• Selection:
####

Mine in the Democratic Republic of the Congo

The Dikuluwe Mine (French: Mine de Dikuluwe) is a copper and cobalt mine near Kolwezi in Lualaba Province of the Democratic Republic of the Congo.
Dikuluwe is the westernmost of the Dima Pit group, with Mashamba West and Mashamba East.
The quarry was opened in 1975 and was planned to be connected to the nearby Mashamba West pit. The combined Dikuluwe and Mashamba West deposits are now run by La Sino-Congolaise des Mines SA (Sicomines), a joint venture majority owned by a Chinese consortium, with Gécamines holding a minority stake.

Katanga Mining had the license to mine copper ore in the mine, but was not planning to open it for production until 2023.

==Sicomines reorganization==
On September 17, 2007, a memorandum of understanding was drawn up between a Chinese consortium headed by China Railway and the Congolese state, represented by Pierre Lumbi. This agreement concerned $6.565 billion in infrastructure, but did not specify the amount of investment in the mining concessions. Projects included in the first phase of $3 billion in funding include a 3,400 km highway between Kisangani and Kasumbalesa and a 3,200 km railway from Katanga to the port of Matadi.

####

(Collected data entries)
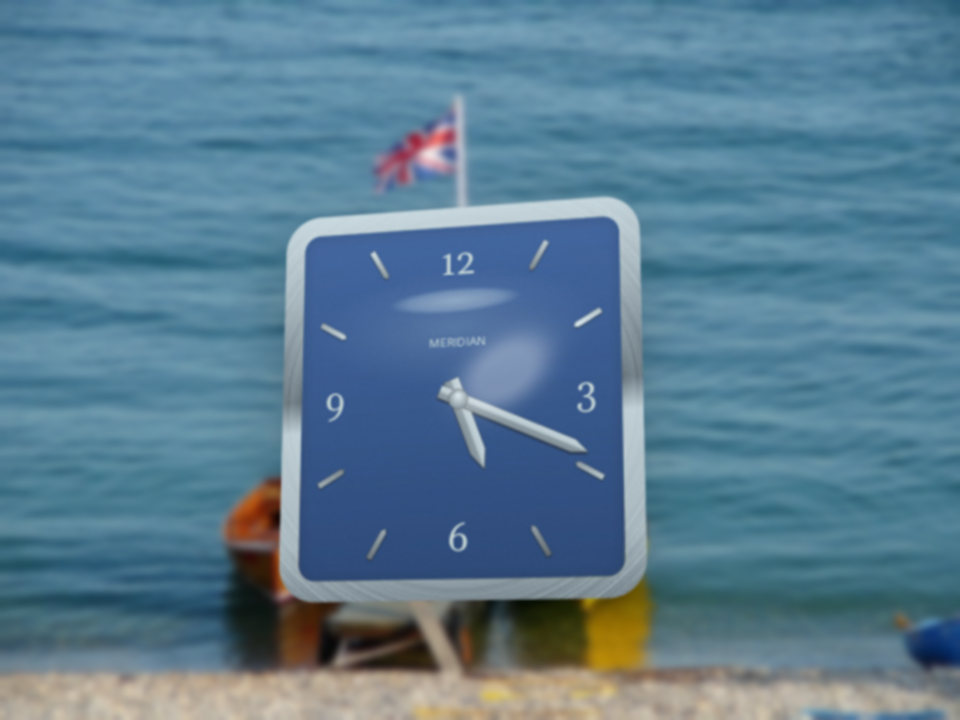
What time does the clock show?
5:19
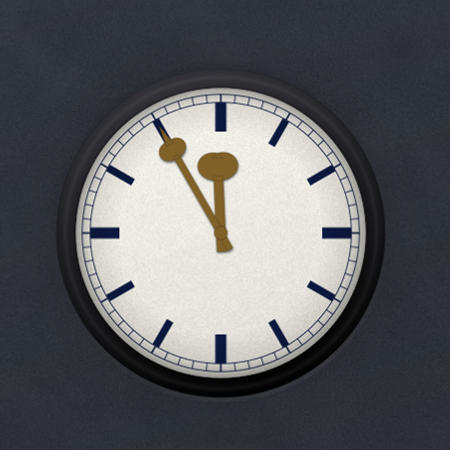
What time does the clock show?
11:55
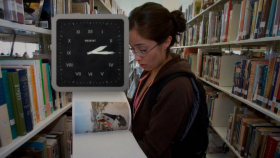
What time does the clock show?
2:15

####

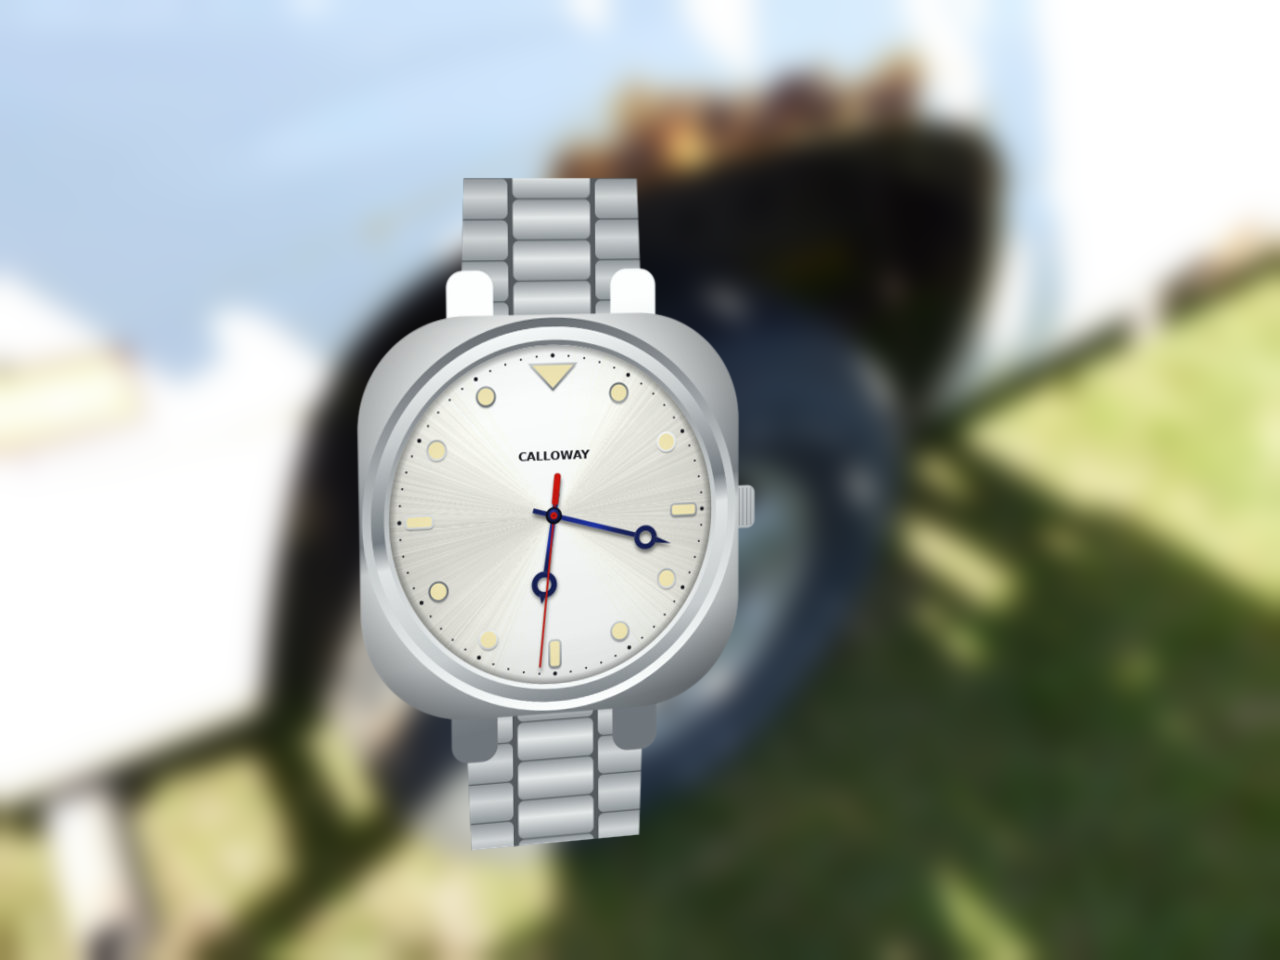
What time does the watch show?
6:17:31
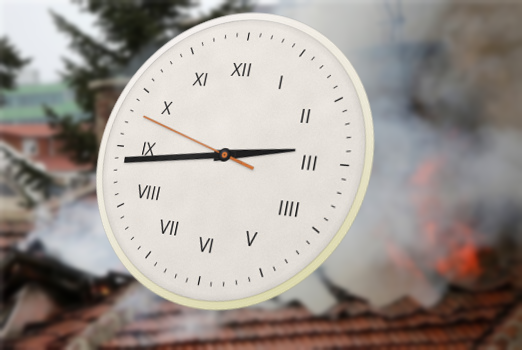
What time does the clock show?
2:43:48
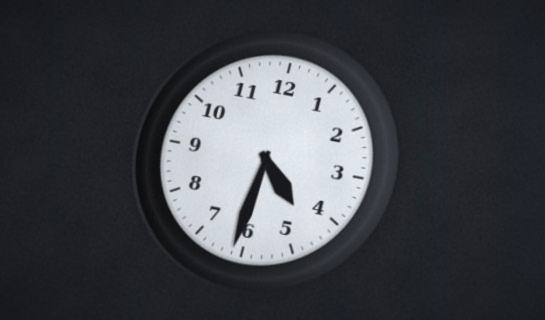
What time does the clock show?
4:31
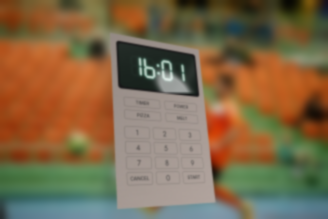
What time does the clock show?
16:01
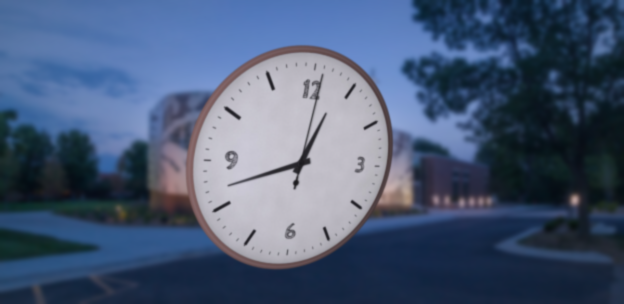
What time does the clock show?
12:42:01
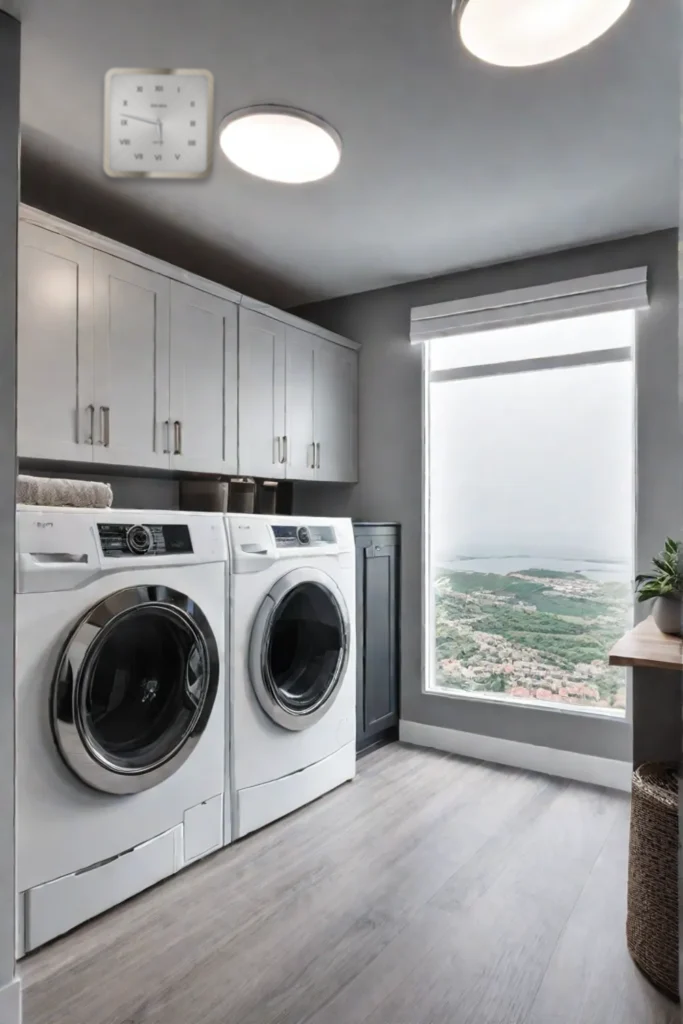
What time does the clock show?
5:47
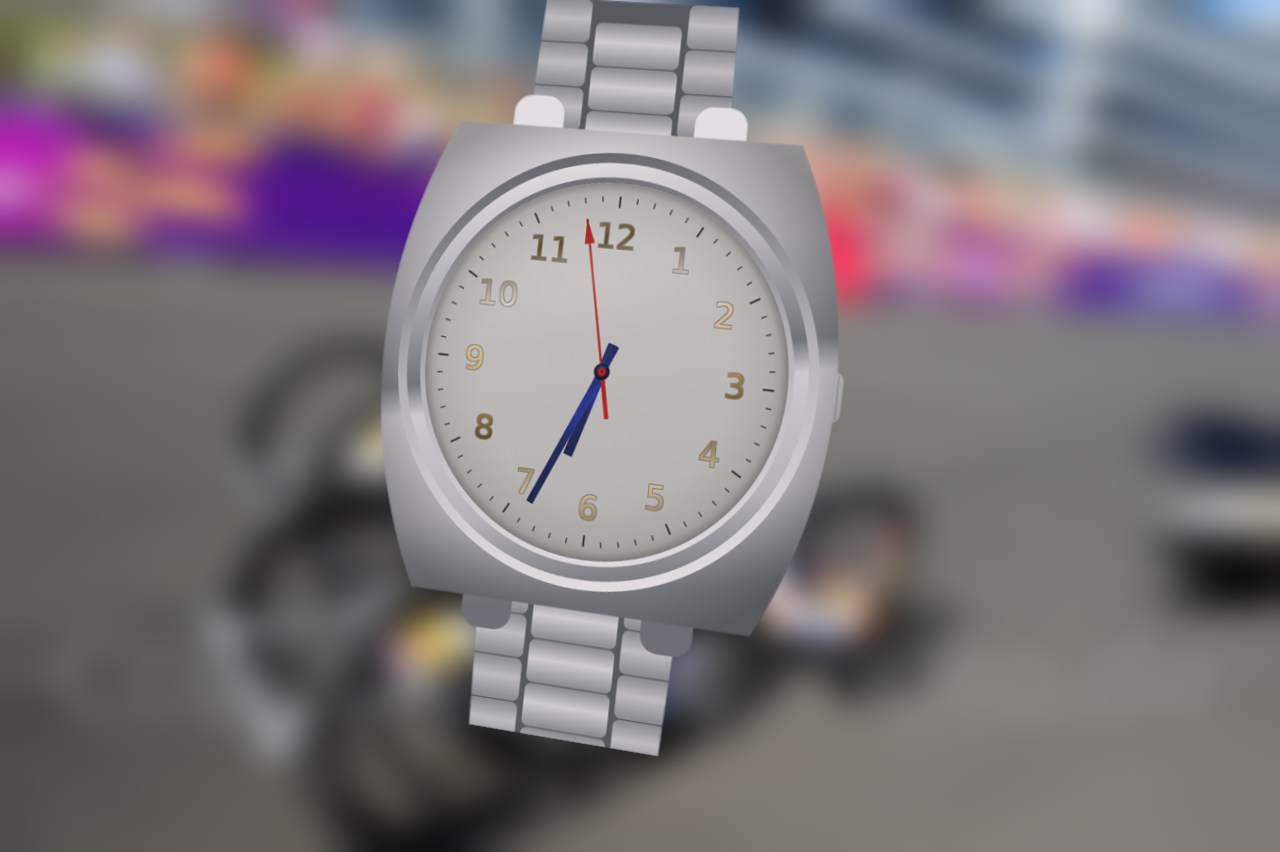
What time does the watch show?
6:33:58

####

• What is needed:
Answer these questions using the mine article:
1. In what year was the Dikuluwe quarry opened?
2. Who represented the Congolese state in the memorandum of understanding of September 17, 2007?
3. How long is the planned highway between Kisangani and Kasumbalesa?
This listing has no connection to the mine article.

• Solution to this exercise:
1. 1975
2. Pierre Lumbi
3. 3,400 km